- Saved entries

━━━━━━

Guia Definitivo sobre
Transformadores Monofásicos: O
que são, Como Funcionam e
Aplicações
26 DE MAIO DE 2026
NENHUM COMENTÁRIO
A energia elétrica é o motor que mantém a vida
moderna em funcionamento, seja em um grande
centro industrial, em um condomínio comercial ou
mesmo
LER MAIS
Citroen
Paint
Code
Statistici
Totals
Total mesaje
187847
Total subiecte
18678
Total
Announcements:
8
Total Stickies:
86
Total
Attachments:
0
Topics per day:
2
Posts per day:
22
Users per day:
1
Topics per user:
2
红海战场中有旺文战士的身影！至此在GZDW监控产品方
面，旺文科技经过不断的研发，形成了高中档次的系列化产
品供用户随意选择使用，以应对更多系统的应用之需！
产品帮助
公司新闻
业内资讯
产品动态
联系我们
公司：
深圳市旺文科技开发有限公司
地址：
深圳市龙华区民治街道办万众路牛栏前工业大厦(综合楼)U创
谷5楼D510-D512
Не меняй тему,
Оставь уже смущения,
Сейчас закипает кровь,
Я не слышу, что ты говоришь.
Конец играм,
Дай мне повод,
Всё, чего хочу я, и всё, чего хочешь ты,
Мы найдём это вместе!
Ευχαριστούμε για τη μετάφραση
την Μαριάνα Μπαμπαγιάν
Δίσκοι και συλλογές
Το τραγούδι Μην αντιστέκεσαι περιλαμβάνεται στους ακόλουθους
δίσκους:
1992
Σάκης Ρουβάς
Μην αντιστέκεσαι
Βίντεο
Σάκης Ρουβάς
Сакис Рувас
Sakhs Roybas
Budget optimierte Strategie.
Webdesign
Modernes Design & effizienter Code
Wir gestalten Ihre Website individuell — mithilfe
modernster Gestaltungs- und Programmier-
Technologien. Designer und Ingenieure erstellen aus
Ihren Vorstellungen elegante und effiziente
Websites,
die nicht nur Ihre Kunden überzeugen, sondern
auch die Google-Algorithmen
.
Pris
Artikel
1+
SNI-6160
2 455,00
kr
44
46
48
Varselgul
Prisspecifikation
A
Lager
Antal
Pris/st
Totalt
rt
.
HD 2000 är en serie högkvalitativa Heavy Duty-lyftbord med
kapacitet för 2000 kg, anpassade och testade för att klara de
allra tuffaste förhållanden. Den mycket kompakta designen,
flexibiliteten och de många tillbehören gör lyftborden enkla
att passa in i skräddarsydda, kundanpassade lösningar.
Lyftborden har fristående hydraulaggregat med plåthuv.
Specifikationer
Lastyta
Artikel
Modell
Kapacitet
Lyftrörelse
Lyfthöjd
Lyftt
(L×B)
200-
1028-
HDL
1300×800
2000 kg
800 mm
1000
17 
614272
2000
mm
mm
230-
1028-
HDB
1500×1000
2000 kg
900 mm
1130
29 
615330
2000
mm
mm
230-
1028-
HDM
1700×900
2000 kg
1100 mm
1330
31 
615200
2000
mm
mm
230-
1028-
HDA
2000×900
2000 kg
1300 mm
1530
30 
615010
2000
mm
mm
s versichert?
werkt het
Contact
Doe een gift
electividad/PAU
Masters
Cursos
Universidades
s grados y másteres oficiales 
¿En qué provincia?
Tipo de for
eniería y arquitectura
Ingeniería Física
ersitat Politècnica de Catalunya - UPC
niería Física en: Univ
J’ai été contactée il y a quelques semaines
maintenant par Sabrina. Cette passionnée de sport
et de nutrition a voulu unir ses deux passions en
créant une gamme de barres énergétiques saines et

━━━━━━

- INSTRUCTION
State how many lines in the rows above contain the string "Code", counting a match only when its case is the same. Give the number alone.

- PROBLEM SOLUTION
2